CARACAS (Reuters) - Venezuela’s National Assembly, led by opposition leader Juan Guaido, on Tuesday authorized an interest payment on an overdue bond, in a bid to keep the country’s crown jewel overseas asset out of creditor hands.
The $71 million interest payment will be paid on state oil company PDVSA’s 2020 bond, which is backed by shares in its subsidiary, U.S. refiner Citgo Petroleum. Failure to make the payment could prompt creditors to attempt to seize up to half of the shares in Citgo.
Venezuelan President Nicolas Maduro’s government had remained current on the 2020 bond in order to avoid losing Citgo, even as it has fallen behind on more than $9 billion in payments on other debt issued by the government and by PDVSA.
But the latest interest payment, due on April 27, remains outstanding. PDVSA has a 30-day grace period in which to make the payment before creditors can attempt to seize the shares.
The United States slapped sanctions on PDVSA in January in a bid to pressure Maduro, a socialist labeled a dictator by the Trump administration and many other countries in the region, to step down. That would have complicated any effort by a Maduro-linked entity to make the payment.
Jose Ignacio Hernandez, who Guaido has named as a special prosecutor representing Venezuela’s interests abroad, said the team would pay the bonds with funds that were frozen due to U.S. sanctions.
“Paying interest on the PDVSA 2020 bond is, under the current conditions, the only option that allows us to protect the Venezuelan state’s assets, and leaves the government in a better position for its strategy to renegotiate public debt,” Hernandez said in a statement.
Allies of Guaido, who in January invoked the country’s constitution to assume an interim presidency, arguing Maduro’s 2018 re-election was illegitimate, have said they would seek an authorization from the U.S. Treasury Department to make the payment.
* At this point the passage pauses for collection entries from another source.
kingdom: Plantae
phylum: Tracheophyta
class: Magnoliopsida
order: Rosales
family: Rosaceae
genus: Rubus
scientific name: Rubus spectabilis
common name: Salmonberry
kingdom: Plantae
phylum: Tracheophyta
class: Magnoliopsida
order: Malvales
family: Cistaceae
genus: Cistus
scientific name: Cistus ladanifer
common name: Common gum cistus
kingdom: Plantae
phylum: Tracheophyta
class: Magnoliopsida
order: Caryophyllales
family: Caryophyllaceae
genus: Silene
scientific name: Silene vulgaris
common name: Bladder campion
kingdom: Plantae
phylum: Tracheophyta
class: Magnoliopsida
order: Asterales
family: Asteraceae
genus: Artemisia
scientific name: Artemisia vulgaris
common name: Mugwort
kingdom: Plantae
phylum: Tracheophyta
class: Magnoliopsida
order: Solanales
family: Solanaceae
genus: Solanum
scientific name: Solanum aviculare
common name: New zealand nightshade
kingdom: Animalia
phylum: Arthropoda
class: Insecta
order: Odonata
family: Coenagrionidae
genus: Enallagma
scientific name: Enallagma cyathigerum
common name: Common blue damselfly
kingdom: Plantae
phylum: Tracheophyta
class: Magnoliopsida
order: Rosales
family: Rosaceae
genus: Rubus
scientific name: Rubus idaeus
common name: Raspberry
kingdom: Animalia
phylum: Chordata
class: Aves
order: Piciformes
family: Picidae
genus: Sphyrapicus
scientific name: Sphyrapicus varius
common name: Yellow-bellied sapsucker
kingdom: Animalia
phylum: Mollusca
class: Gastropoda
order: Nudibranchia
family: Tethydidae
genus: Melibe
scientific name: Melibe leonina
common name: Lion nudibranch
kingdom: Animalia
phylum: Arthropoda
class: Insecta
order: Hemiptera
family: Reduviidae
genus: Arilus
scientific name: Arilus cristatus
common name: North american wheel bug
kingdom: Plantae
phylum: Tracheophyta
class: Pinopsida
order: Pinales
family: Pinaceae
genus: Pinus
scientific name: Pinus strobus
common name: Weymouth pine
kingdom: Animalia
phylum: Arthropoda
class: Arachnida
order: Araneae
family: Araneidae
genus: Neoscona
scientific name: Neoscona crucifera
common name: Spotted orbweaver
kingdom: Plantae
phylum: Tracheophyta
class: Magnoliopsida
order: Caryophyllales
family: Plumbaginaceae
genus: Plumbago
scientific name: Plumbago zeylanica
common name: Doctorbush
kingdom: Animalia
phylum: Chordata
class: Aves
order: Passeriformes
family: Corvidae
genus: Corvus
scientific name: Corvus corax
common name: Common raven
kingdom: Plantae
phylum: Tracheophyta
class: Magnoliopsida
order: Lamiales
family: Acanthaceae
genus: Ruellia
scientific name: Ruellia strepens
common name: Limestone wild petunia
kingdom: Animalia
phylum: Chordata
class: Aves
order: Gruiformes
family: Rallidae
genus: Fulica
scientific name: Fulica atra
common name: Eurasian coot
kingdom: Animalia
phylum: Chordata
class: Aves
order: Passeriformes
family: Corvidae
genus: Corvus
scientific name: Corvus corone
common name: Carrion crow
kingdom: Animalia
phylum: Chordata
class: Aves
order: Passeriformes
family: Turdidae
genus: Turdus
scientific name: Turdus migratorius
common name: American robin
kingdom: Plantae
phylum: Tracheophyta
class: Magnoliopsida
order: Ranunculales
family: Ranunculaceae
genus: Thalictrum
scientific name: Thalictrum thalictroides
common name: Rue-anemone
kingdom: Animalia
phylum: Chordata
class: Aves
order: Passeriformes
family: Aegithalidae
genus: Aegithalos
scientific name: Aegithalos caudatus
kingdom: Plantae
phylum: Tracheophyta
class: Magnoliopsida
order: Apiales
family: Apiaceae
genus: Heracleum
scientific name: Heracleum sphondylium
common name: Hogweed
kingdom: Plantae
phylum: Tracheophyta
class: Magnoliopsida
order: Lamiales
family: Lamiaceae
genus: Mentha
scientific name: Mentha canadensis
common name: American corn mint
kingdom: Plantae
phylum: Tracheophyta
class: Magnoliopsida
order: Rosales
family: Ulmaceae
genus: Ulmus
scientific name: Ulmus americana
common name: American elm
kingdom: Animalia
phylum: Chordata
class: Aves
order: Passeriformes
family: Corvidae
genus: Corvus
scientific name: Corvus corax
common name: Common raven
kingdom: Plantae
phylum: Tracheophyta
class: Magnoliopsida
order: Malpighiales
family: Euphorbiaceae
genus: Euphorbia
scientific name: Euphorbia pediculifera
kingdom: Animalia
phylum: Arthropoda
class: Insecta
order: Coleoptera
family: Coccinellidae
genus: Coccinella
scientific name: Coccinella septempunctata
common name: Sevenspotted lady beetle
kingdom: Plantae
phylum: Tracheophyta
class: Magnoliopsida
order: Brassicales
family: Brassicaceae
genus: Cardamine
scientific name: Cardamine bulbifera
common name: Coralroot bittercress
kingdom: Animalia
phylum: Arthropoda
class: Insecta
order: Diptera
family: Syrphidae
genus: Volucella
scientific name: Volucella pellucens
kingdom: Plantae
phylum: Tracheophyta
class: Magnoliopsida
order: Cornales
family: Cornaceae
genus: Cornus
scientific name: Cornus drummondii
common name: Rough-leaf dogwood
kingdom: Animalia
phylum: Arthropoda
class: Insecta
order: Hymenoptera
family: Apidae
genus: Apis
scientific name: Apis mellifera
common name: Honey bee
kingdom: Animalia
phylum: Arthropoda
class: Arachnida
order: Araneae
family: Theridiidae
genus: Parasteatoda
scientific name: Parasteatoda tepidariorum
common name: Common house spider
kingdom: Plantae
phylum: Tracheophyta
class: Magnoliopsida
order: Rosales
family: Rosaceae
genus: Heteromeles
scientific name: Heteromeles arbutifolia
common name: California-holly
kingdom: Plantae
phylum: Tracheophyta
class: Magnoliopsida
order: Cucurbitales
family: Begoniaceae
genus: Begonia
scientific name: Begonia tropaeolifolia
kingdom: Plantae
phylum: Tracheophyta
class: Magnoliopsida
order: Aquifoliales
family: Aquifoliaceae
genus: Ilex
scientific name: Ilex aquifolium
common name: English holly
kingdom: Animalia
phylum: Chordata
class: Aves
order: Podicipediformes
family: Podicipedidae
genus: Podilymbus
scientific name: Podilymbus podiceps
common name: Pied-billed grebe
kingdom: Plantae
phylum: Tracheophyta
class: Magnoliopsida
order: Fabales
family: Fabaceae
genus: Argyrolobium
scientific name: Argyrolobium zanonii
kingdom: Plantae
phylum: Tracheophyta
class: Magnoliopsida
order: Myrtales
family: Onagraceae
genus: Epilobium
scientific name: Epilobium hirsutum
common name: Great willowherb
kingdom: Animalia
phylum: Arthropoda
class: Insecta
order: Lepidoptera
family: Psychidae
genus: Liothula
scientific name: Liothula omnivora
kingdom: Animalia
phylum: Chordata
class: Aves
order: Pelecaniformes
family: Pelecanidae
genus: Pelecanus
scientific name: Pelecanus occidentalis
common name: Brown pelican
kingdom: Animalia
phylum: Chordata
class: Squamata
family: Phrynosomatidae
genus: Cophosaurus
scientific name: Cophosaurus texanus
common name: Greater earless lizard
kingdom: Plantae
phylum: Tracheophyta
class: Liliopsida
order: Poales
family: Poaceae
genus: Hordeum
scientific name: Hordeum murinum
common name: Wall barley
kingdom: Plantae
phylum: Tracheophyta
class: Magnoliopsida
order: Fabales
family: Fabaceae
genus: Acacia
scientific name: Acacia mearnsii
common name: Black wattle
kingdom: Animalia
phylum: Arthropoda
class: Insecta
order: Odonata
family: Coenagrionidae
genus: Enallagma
Neither PDVSA nor Venezuela’s oil ministry responded to requests for comment on the payment authorization. Maduro has accused the opposition of attempting to “steal” Citgo.
Holders of the 2020 bond are not the only threats to Venezuela’s continued ownership of Citgo. Canadian miner Crystallex is attempting to seize shares in the company as compensation for an unpaid arbitration award after Venezuela expropriated its gold mining project.
Venezuela also pledged part of Citgo to Russia as collateral for a $1.5 billion loan.